------ Records shown ------

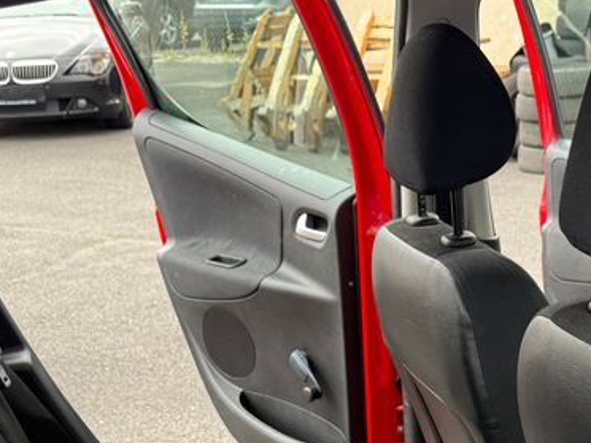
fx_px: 1127
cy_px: 575
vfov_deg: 20.4
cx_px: 372
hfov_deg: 29.3
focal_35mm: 66
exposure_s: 1/243
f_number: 1.78
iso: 125
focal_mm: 6.76
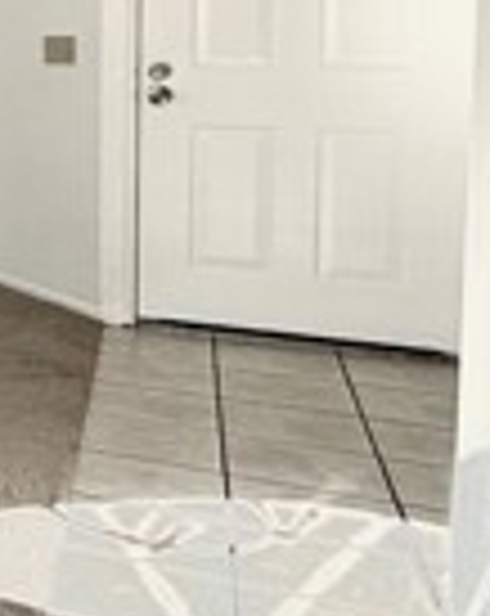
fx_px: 1164
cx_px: -688
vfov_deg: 28.5
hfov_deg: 14.8
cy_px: 67
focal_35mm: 64
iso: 40
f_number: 2.2
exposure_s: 1/770
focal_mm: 2.22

------

## Required work
Please set down the lines from the one with "hfov_deg: 29.3" to the end of the entries above, exactly as they are, and drop every picture.

## Result of the exercise
hfov_deg: 29.3
focal_35mm: 66
exposure_s: 1/243
f_number: 1.78
iso: 125
focal_mm: 6.76
fx_px: 1164
cx_px: -688
vfov_deg: 28.5
hfov_deg: 14.8
cy_px: 67
focal_35mm: 64
iso: 40
f_number: 2.2
exposure_s: 1/770
focal_mm: 2.22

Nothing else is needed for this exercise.